As the platen 210 is rotated, the carrier 226 is ultimately brought into position with one of the mandrels 214 on which a cup 102 is being carried. The platen 210 and mandrel assembly 212 are indexed such that the cup-carrying mandrel 214 is brought into contact with the leading edge of the carrier 226. With the cup-carrying mandrel 214 remaining in this position, the platen 210 continues to rotate beneath the mandrel 214. Since the mandrel 214 is free to rotate relative to the spoke 232, the rotation of the platen 210 effectively rolls the mandrel 214 and the cup 102 it is carrying along the paper wrapper 104. In this manner the paper wrapper 104 is wrapped about the cup 102. Once the carrier 226 passes from beneath the mandrel 214, the mandrel 214 is positioned above the space between the carriers 226. The mandrel assembly 212 then rotates the next mandrel into position to wrap another cup.
As the cup wrapping process continues, the wrapped cup 100 is eventually rotated into alignment with the chute 250 of the out-feeder 218. At this time the vacuum to the mandrel 214 is replaced by pressurized air and the external air nozzles 238 hit the cup 100 with a blast of pressurized air.

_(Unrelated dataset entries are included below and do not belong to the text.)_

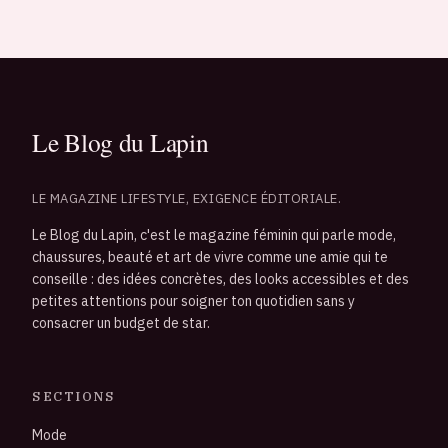
LE MAGAZINE LIFESTYLE, EXIGENCE ÉDITORIALE.
Le Blog du Lapin, c'est le magazine féminin qui parle mode,
chaussures, beauté et art de vivre comme une amie qui te
conseille : des idées concrètes, des looks accessibles et des
petites attentions pour soigner ton quotidien sans y
consacrer un budget de star.
SECTIONS
Mode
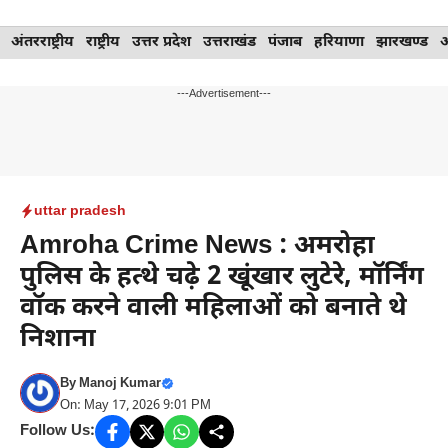
Skip
अंतरराष्ट्रीय
राष्ट्रीय
उत्तर प्रदेश
उत्तराखंड
पंजाब
हरियाणा
झारखण्ड
to
content
---Advertisement---
uttar pradesh
Amroha Crime News : अमरोहा
पुलिस के हत्थे चढ़े 2 खूंखार लुटेरे, मॉर्निंग
वॉक करने वाली महिलाओं को बनाते थे
निशाना
By
Manoj Kumar
On: May 17, 2026 9:01 PM
Follow Us:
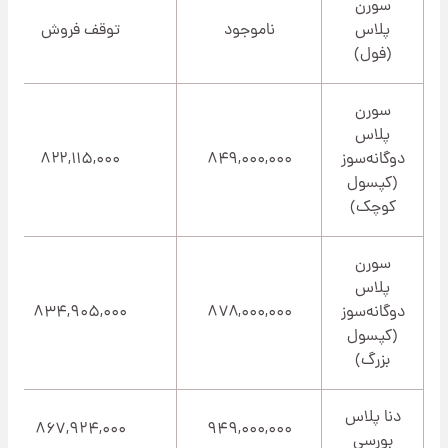
سورن
پلاس
ناموجود
توقف فروش
(فول)
سورن
پلاس
دوگانه‌سوز
۸۴۹,۰۰۰,۰۰۰
۸۲۲,۱۱۵,۰۰۰
(کپسول
کوچک)
سورن
پلاس
دوگانه‌سوز
۸۷۸,۰۰۰,۰۰۰
۸۳۴,۹۰۵,۰۰۰
(کپسول
بزرگ)
دنا پلاس
۸۶۷,۹۲۴,۰۰۰
۹۴۹,۰۰۰,۰۰۰
بورسی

The pressurized air from the mandrel and the air nozzles 238 force the cup 100 off of the mandrel 214 and into the chute 250. The drive rollers 252 are continuously activated to propel the expelled cup 100 further down the chute 250 and stack the cup 100 within any waiting cups.
As the cup wrapping process continues, the previously emptied mandrel is rotated beneath the escapement 216. In this position, a vacuum is applied to the mandrel and the lowermost cup 102 of the stack is moved onto the mandrel 214 by the escapement 216.
The process is repeated until the paper wrapping is completed.
While not shown, the out-feeder 218 can be coupled to a traditional packaging assembly line. In such situation, the cups 100 would be ejected from the chute 250 when a predetermined number were stacked therein. The ejected stack of cups 100 would then be automatically bagged and put into a suitable container for shipping. Preferably, the out-feeder 218 would stack the cups within a protective sleeve prior to ejection.
Similarly, the escapement 216 can be directly fed cups 102 from a traditional cup manufacturing line. The benefit of this configuration is that it is not necessary to inventory the cups prior to wrapping, which reduces space and capital requirements. In fact, the invention is ideally suited for immediately wrapping freshly made foam cups. Freshly made cups are subject to more curling than cups that have aged prior to wrapping. This is because the cups immediately begin shrinking, subject to some temporary post-molding expansion, after they are made. Cups that are permitted to age prior to wrapping will have less curling since the cup is permitted to shrink in all dimensions. While the wrapping of sufficiently aged cups is one way to minimize curling, given the large production volumes used in contemporary cup molding facilities, it is not cost effective to provided the needed capital and storage for the aged cups.